Question:

A 10 kg box is placed on a rough horizontal surface with a coefficient of friction of 0.4. A force of 50 N is applied to the box at an angle of 30 degrees from the horizontal. Draw a free-body diagram of the box showing all the forces acting on it and find the net force and the acceleration of the box.

Answer:

Free-body diagram of the box:

        Normal force (N)
           /|
          / |
         /  |
       /    |
      /      |  Weight (mg)
     F        |
   /          |
 /            |
/_____________|
 Frictional force (f)

The forces acting on the box are the weight (mg), the normal force (N), the force applied (F), and the frictional force (f).

To find the net force, we need to resolve the applied force into its components. The component of the force in the horizontal direction is Fcos(30°) = 50N * cos(30°) = 43.3N. The component in the vertical direction is Fsin(30°) = 50N * sin(30°) = 25N.
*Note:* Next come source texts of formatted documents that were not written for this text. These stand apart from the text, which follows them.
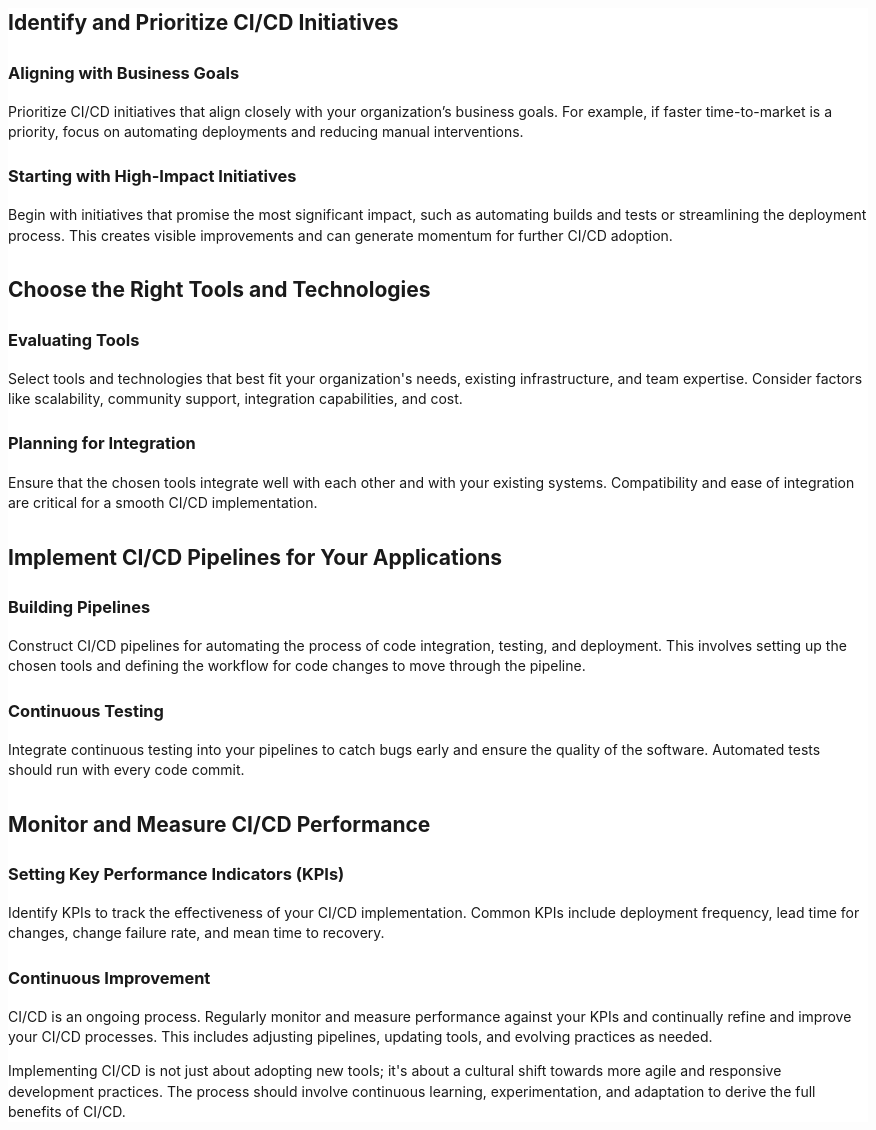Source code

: ## **Identify and Prioritize CI/CD Initiatives**

### **Aligning with Business Goals**
Prioritize CI/CD initiatives that align closely with your organization’s business goals. For example, if faster time-to-market is a priority, focus on automating deployments and reducing manual interventions.

### **Starting with High-Impact Initiatives**
Begin with initiatives that promise the most significant impact, such as automating builds and tests or streamlining the deployment process. This creates visible improvements and can generate momentum for further CI/CD adoption.

## **Choose the Right Tools and Technologies**

### **Evaluating Tools**
Select tools and technologies that best fit your organization's needs, existing infrastructure, and team expertise. Consider factors like scalability, community support, integration capabilities, and cost.

### **Planning for Integration**
Ensure that the chosen tools integrate well with each other and with your existing systems. Compatibility and ease of integration are critical for a smooth CI/CD implementation.

## **Implement CI/CD Pipelines for Your Applications**

### **Building Pipelines**
Construct CI/CD pipelines for automating the process of code integration, testing, and deployment. This involves setting up the chosen tools and defining the workflow for code changes to move through the pipeline.

### **Continuous Testing**
Integrate continuous testing into your pipelines to catch bugs early and ensure the quality of the software. Automated tests should run with every code commit.

## **Monitor and Measure CI/CD Performance**

### **Setting Key Performance Indicators (KPIs)**
Identify KPIs to track the effectiveness of your CI/CD implementation. Common KPIs include deployment frequency, lead time for changes, change failure rate, and mean time to recovery.

### **Continuous Improvement**
CI/CD is an ongoing process. Regularly monitor and measure performance against your KPIs and continually refine and improve your CI/CD processes. This includes adjusting pipelines, updating tools, and evolving practices as needed.

Implementing CI/CD is not just about adopting new tools; it's about a cultural shift towards more agile and responsive development practices. The process should involve continuous learning, experimentation, and adaptation to derive the full benefits of CI/CD.
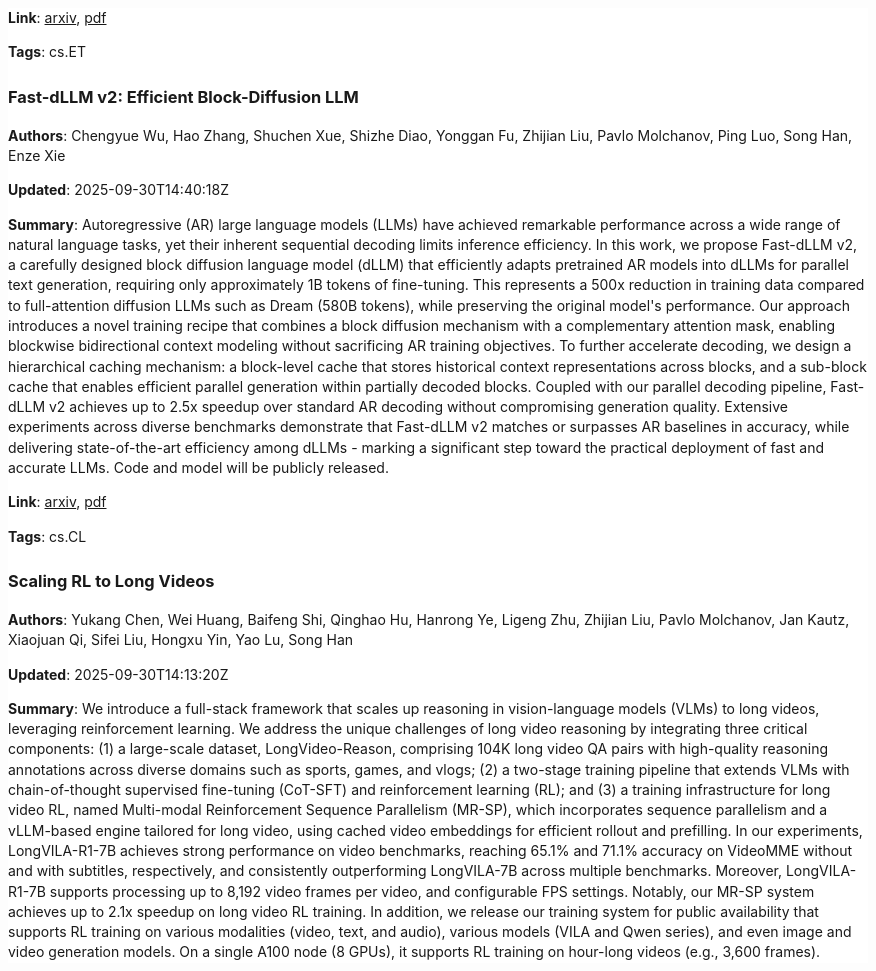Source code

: **Link**: [arxiv](http://arxiv.org/abs/2508.18250v3),  [pdf](http://arxiv.org/pdf/2508.18250v3)

**Tags**: cs.ET 



### Fast-dLLM v2: Efficient Block-Diffusion LLM
**Authors**: Chengyue Wu, Hao Zhang, Shuchen Xue, Shizhe Diao, Yonggan Fu, Zhijian Liu, Pavlo Molchanov, Ping Luo, Song Han, Enze Xie

**Updated**: 2025-09-30T14:40:18Z

**Summary**: Autoregressive (AR) large language models (LLMs) have achieved remarkable performance across a wide range of natural language tasks, yet their inherent sequential decoding limits inference efficiency. In this work, we propose Fast-dLLM v2, a carefully designed block diffusion language model (dLLM) that efficiently adapts pretrained AR models into dLLMs for parallel text generation, requiring only approximately 1B tokens of fine-tuning. This represents a 500x reduction in training data compared to full-attention diffusion LLMs such as Dream (580B tokens), while preserving the original model's performance. Our approach introduces a novel training recipe that combines a block diffusion mechanism with a complementary attention mask, enabling blockwise bidirectional context modeling without sacrificing AR training objectives. To further accelerate decoding, we design a hierarchical caching mechanism: a block-level cache that stores historical context representations across blocks, and a sub-block cache that enables efficient parallel generation within partially decoded blocks. Coupled with our parallel decoding pipeline, Fast-dLLM v2 achieves up to 2.5x speedup over standard AR decoding without compromising generation quality. Extensive experiments across diverse benchmarks demonstrate that Fast-dLLM v2 matches or surpasses AR baselines in accuracy, while delivering state-of-the-art efficiency among dLLMs - marking a significant step toward the practical deployment of fast and accurate LLMs. Code and model will be publicly released.

**Link**: [arxiv](http://arxiv.org/abs/2509.26328v1),  [pdf](http://arxiv.org/pdf/2509.26328v1)

**Tags**: cs.CL 



### Scaling RL to Long Videos
**Authors**: Yukang Chen, Wei Huang, Baifeng Shi, Qinghao Hu, Hanrong Ye, Ligeng Zhu, Zhijian Liu, Pavlo Molchanov, Jan Kautz, Xiaojuan Qi, Sifei Liu, Hongxu Yin, Yao Lu, Song Han

**Updated**: 2025-09-30T14:13:20Z

**Summary**: We introduce a full-stack framework that scales up reasoning in vision-language models (VLMs) to long videos, leveraging reinforcement learning. We address the unique challenges of long video reasoning by integrating three critical components: (1) a large-scale dataset, LongVideo-Reason, comprising 104K long video QA pairs with high-quality reasoning annotations across diverse domains such as sports, games, and vlogs; (2) a two-stage training pipeline that extends VLMs with chain-of-thought supervised fine-tuning (CoT-SFT) and reinforcement learning (RL); and (3) a training infrastructure for long video RL, named Multi-modal Reinforcement Sequence Parallelism (MR-SP), which incorporates sequence parallelism and a vLLM-based engine tailored for long video, using cached video embeddings for efficient rollout and prefilling. In our experiments, LongVILA-R1-7B achieves strong performance on video benchmarks, reaching 65.1% and 71.1% accuracy on VideoMME without and with subtitles, respectively, and consistently outperforming LongVILA-7B across multiple benchmarks. Moreover, LongVILA-R1-7B supports processing up to 8,192 video frames per video, and configurable FPS settings. Notably, our MR-SP system achieves up to 2.1x speedup on long video RL training. In addition, we release our training system for public availability that supports RL training on various modalities (video, text, and audio), various models (VILA and Qwen series), and even image and video generation models. On a single A100 node (8 GPUs), it supports RL training on hour-long videos (e.g., 3,600 frames).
Calculating the frictional force, f = μ*N = 0.4 * N. Given that N = mg, we can substitute N in terms of m and g.

f = 0.4 * mg f = 0.4 * 10kg * 9.8m/s^2 f = 39.2N

Now, we can calculate the net force:

Net force in the x-direction = Fcosθ - f Net force in the x-direction = 43.3N - 39.2N = 4.1N

Net force in the y-direction = N - W Net force in the y-direction = N - mg Net force in the y-direction = 0N

Now, we can find the net force using Pythagoras theorem:

Net force = √((Net force in the x-direction)^2 + (Net force in the y-direction)^2) Net force = √((4.1N)^2 + (0N)^2) Net force = 4.1N

The net force acts in the horizontal direction. Since the net force is non-zero, the box will accelerate in the direction of the net force. We can calculate the acceleration using the equation:

Acceleration = Net force / mass Acceleration = 4.1N / 10kg Acceleration = 0.41 m/s^2

So, the net force acting on the box is 4.1N and the acceleration of the box is 0.41 m/s^2.